Não há governo e nem sequer uma oposição digna desse nome, assombrada diante da mula sem cabeça assentada em seu destino a sociedade clama por uma voz e ações que venham a seu socorro, que somente podem provir de suas entranhas, como estão vindo das comunidades populares e dos seus artistas e intelectuais, dos profissionais da saúde e das nossas maiores personalidades intelectuais, que fazem coro aos parlamentares que receberam no Congresso o presidente que aí está aos brados de facínora genocida.
Mais do que denunciar o caráter perverso do atual governo, por sua incúria em enfrentar a pandemia, os movimentos que se fazem presentes na luta contra ela têm importado em impulsos para a auto-organização da vida social, registrando-se inclusive petições de impeachment apresentadas por personalidades das atividades de saúde pública. Cabe ao campo democrático amplificar a ressonância dessas vozes traduzindo-as em um sonoro clamor público, chave acionada para nos livrar do horror a que estamos submetidos.
É verdade que temos um encontro marcado com o que aí está em 2022, se não conseguirmos antecipar essa data com um reparador impeachment. Para ele devemos nos preparar, em primeiro lugar com a apresentação de um projeto de soerguimento do país, de reanimação da sua vida econômica e cultural que devolva esperança aos brasileiros. Sobretudo com a articulação de uma frente política tão ampla quanto possível, e que encontre suporte na sociedade civil na forma que aprendemos a fazer nas lutas contra o regime militar.

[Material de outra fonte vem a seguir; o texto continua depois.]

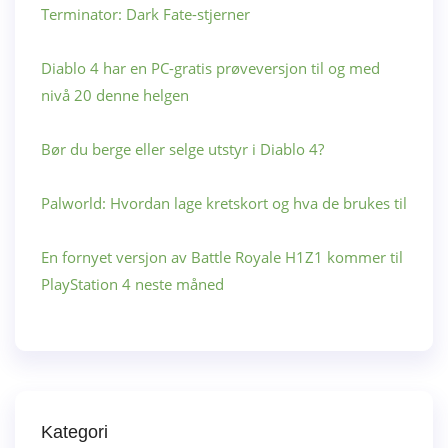
Terminator: Dark Fate-stjerner
Diablo 4 har en PC-gratis prøveversjon til og med
nivå 20 denne helgen
Bør du berge eller selge utstyr i Diablo 4?
Palworld: Hvordan lage kretskort og hva de brukes til
En fornyet versjon av Battle Royale H1Z1 kommer til
PlayStation 4 neste måned
Kategori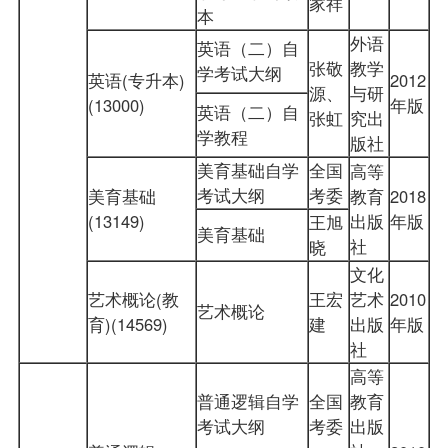
家祥
本
外语
英语（二）自
张敬
教学
学考试大纲
英语(专升本)
2012
源、
与研
(13000)
年版
英语（二）自
张虹
究出
学教程
版社
美育基础自学
全国
高等
考试大纲
考委
美育基础
教育
2018
(13149)
出版
年版
王旭
美育基础
社
晓
文化
艺术概论(教
王宏
艺术
2010
艺术概论
育)(14569)
建
出版
年版
社
高等
普通逻辑自学
全国
教育
考试大纲
考委
出版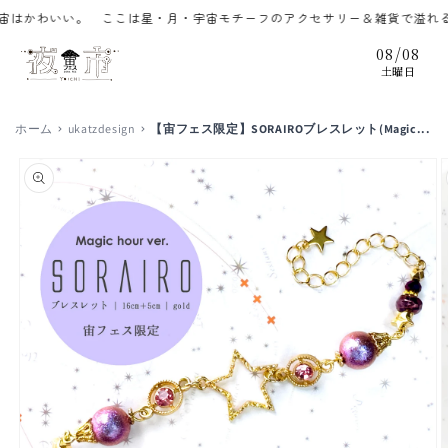
コンテ
かわいい。 ここは星・月・宇宙モチーフのアクセサリー＆雑貨で溢れるず
ンツに
進む
/
08
08
土曜日
ホーム
ukatzdesign
【宙フェス限定】SORAIROブレスレット(Magic...
商品情
報にス
キップ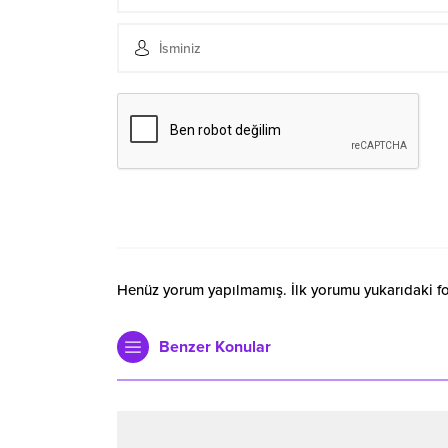
Henüz yorum yapılmamış. İlk yorumu yukarıdaki form
Benzer Konular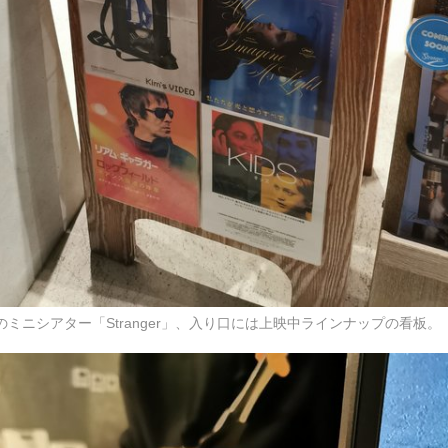
ミニシアター「Stranger」、入り口には上映中ラインナップの看板。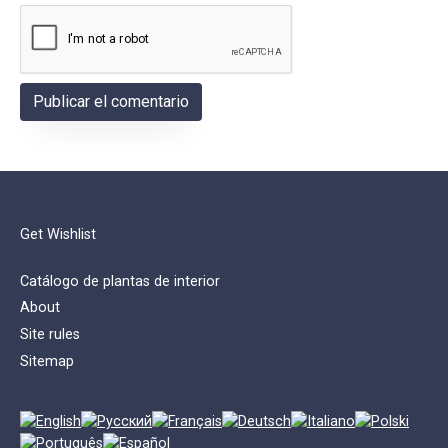
Get Wishlist
Catálogo de plantas de interior
About
Site rules
Sitemap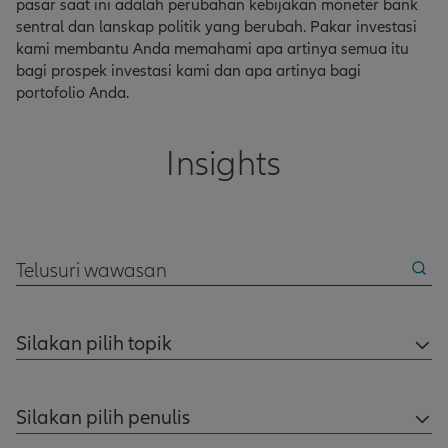
pasar saat ini adalah perubahan kebijakan moneter bank
sentral dan lanskap politik yang berubah. Pakar investasi
kami membantu Anda memahami apa artinya semua itu
bagi prospek investasi kami dan apa artinya bagi
portofolio Anda.
Insights
Telusuri wawasan
Silakan pilih topik
Silakan pilih penulis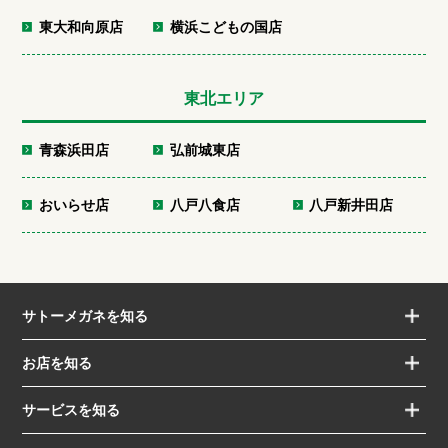
東大和向原店
横浜こどもの国店
東北エリア
青森浜田店
弘前城東店
おいらせ店
八戸八食店
八戸新井田店
サトーメガネを知る
お店を知る
サービスを知る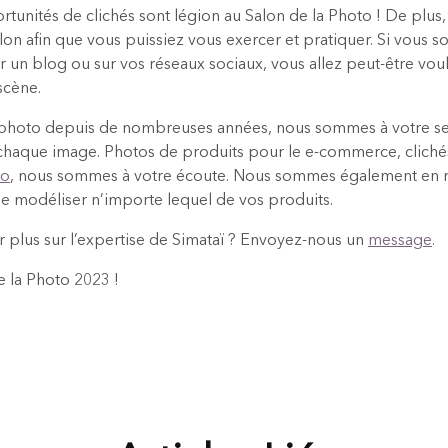
rtunités de clichés sont légion au Salon de la Photo ! De plus
alon afin que vous puissiez vous exercer et pratiquer. Si vous 
ur un blog ou sur vos réseaux sociaux, vous allez peut-être voul
scène.
 photo depuis de nombreuses années, nous sommes à votre serv
e chaque image. Photos de produits pour le e-commerce, clich
éo
, nous sommes à votre écoute. Nous sommes également en 
 modéliser n’importe lequel de vos produits.
r plus sur l’expertise de Simataï ? Envoyez-nous un
message
.
e la Photo 2023 !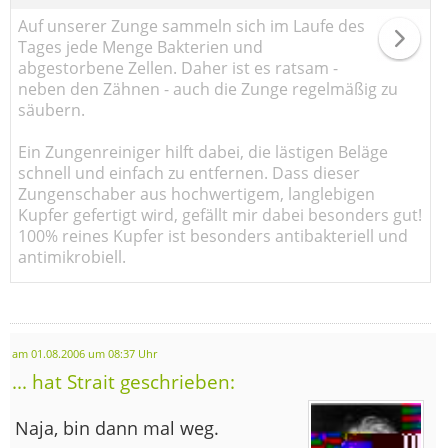
Auf unserer Zunge sammeln sich im Laufe des
Tages jede Menge Bakterien und
abgestorbene Zellen. Daher ist es ratsam -
neben den Zähnen - auch die Zunge regelmäßig zu
säubern.
Ein Zungenreiniger hilft dabei, die lästigen Beläge
schnell und einfach zu entfernen. Dass dieser
Zungenschaber aus hochwertigem, langlebigen
Kupfer gefertigt wird, gefällt mir dabei besonders gut!
100% reines Kupfer ist besonders antibakteriell und
antimikrobiell.
am 01.08.2006 um 08:37 Uhr
... hat Strait geschrieben:
Naja, bin dann mal weg.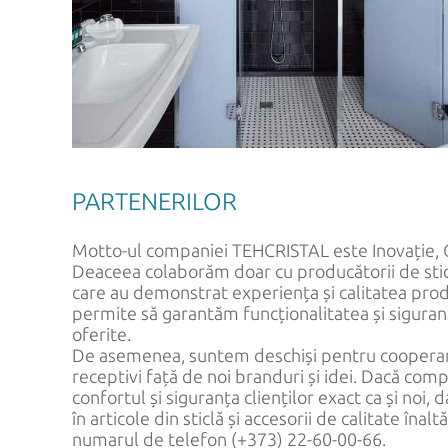
PARTENERILOR
Motto-ul companiei TEHCRISTAL este Inovație, Ca
Deaceea colaborăm doar cu producătorii de sticlă
care au demonstrat experiența și calitatea prod
permite să garantăm funcționalitatea și sigura
oferite.
De asemenea, suntem deschiși pentru cooperar
receptivi față de noi branduri și idei. Dacă com
confortul și siguranța clienților exact ca și noi, 
în articole din sticlă și accesorii de calitate înalt
numarul de telefon (+373) 22-60-00-66.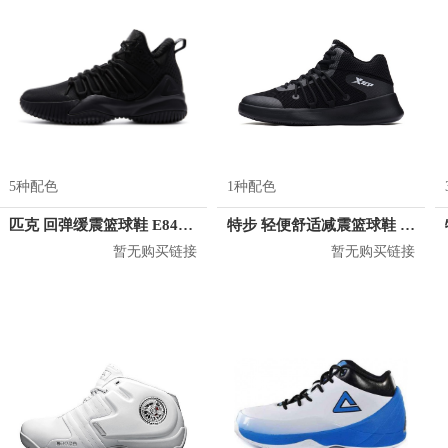
5种配色
1种配色
匹克 回弹缓震篮球鞋 E84061A
特步 轻便舒适减震篮球鞋 982219129807
暂无购买链接
暂无购买链接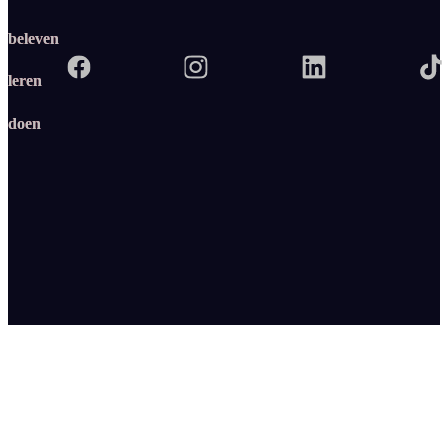
beleven
leren
doen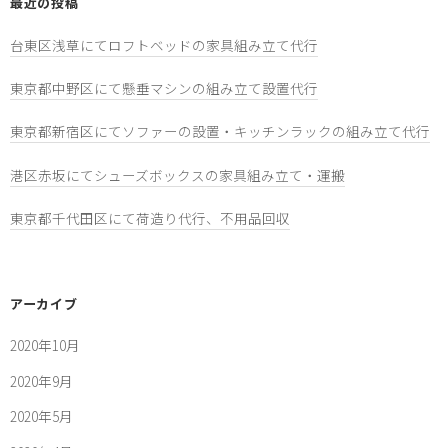
最近の投稿
台東区浅草にてロフトベッドの家具組み立て代行
東京都中野区にて懸垂マシンの組み立て設置代行
東京都新宿区にてソファーの設置・キッチンラックの組み立て代行
港区赤坂にてシューズボックスの家具組み立て・運搬
東京都千代田区にて荷造り代行、不用品回収
アーカイブ
2020年10月
2020年9月
2020年5月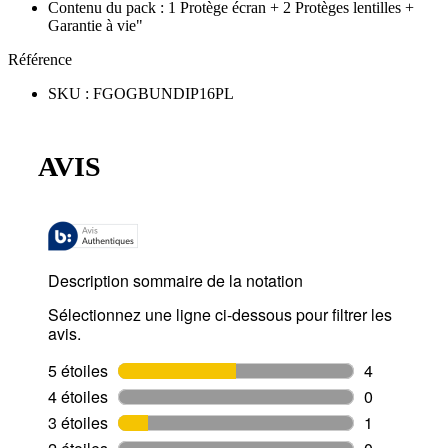
Contenu du pack
:
1 Protège écran + 2 Protèges lentilles +
Garantie à vie"
Référence
SKU
:
FGOGBUNDIP16PL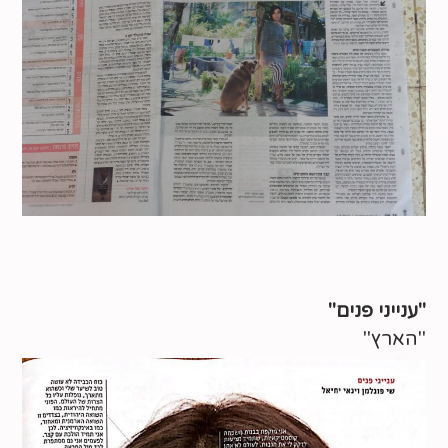
"ענייני פנים"
"הארץ"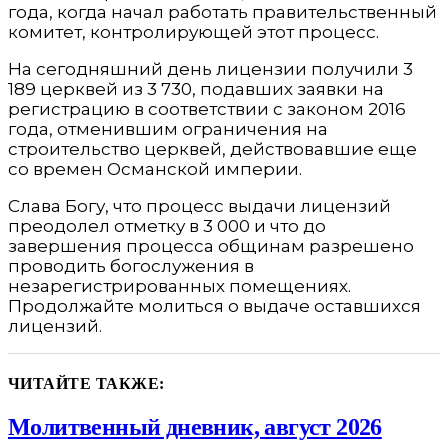
года, когда начал работать правительственный
комитет, контролирующей этот процесс.
На сегодняшний день лицензии получили 3
189 церквей из 3 730, подавших заявки на
регистрацию в соответствии с законом 2016
года, отменившим ограничения на
строительство церквей, действовавшие еще
со времен Османской империи.
Слава Богу, что процесс выдачи лицензий
преодолел отметку в 3 000 и что до
завершения процесса общинам разрешено
проводить богослужения в
незарегистрированных помещениях.
Продолжайте молиться о выдаче оставшихся
лицензий.
ЧИТАЙТЕ ТАКЖЕ:
Молитвенный дневник, август 2026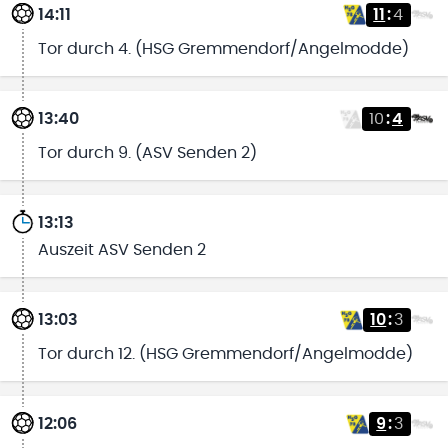
14:11
11
:
4
Tor durch 4. (HSG Gremmendorf/Angelmodde)
13:40
10
:
4
Tor durch 9. (ASV Senden 2)
13:13
Auszeit ASV Senden 2
13:03
10
:
3
Tor durch 12. (HSG Gremmendorf/Angelmodde)
12:06
9
:
3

As condições para tal empreendimento estão dadas e visíveis a olho nu, como no cenário internacional em que a potência dominante defenestrou o populismo reacionário de Trump, e entroniza como eixo estratégico da sua política os temas ao meio ambiente e dos direitos humanos, calcanhares de Aquiles do atual governo que logo sentirá os efeitos perturbadores dessa nova orientação. Internamente, o experimento exótico de um governo dominado pelo Centrão com a consistência das gelatinas, em que pesem as cabriolas hermenêuticas que rolam por aí, promete ser minado pela fúria dos apetites desencontrados dos seus quadros numa feroz competição que ignora quem a arbitre, tal como se testemunha no interior do DEM, satélite enrustido do Centrão.
A composição dessa frente implica em engenho e arte por parte das forças democráticas, particularmente da esquerda, artífice de importância crucial de sua elaboração, cabendo a ela tecer os fios de comunicação entre as forças convergentes no propósito maior de servir a afirmação dos seus valores e princípios. Não chegou ainda a hora da fulanização, para se usar uma expressão de Fernando Henrique, ela virá do processo de construção da frente democrática conforme sustenta Guilherme Boulos em sua resposta a uma precoce proposta de candidatura por parte do PT.
É preciso reconhecer que os recentes resultados negativos nas eleições congressuais adensaram a neblina dos mares que singramos, mas contamos com os bons conselhos do poeta que nos recomenda que, em meio ao nevoeiro, levemos o barco devagar. Devagar, mas em frente, sugerem as suas palavras. A tempestade já passou, ficaram para trás os delírios de um novo AI-5, e é preciso tirar proveito da aragem amável que nos bafeja, seguir viagem ao lugar pretendido. Se formos firmes e prudentes, ele está logo ali, ao alcance da mão.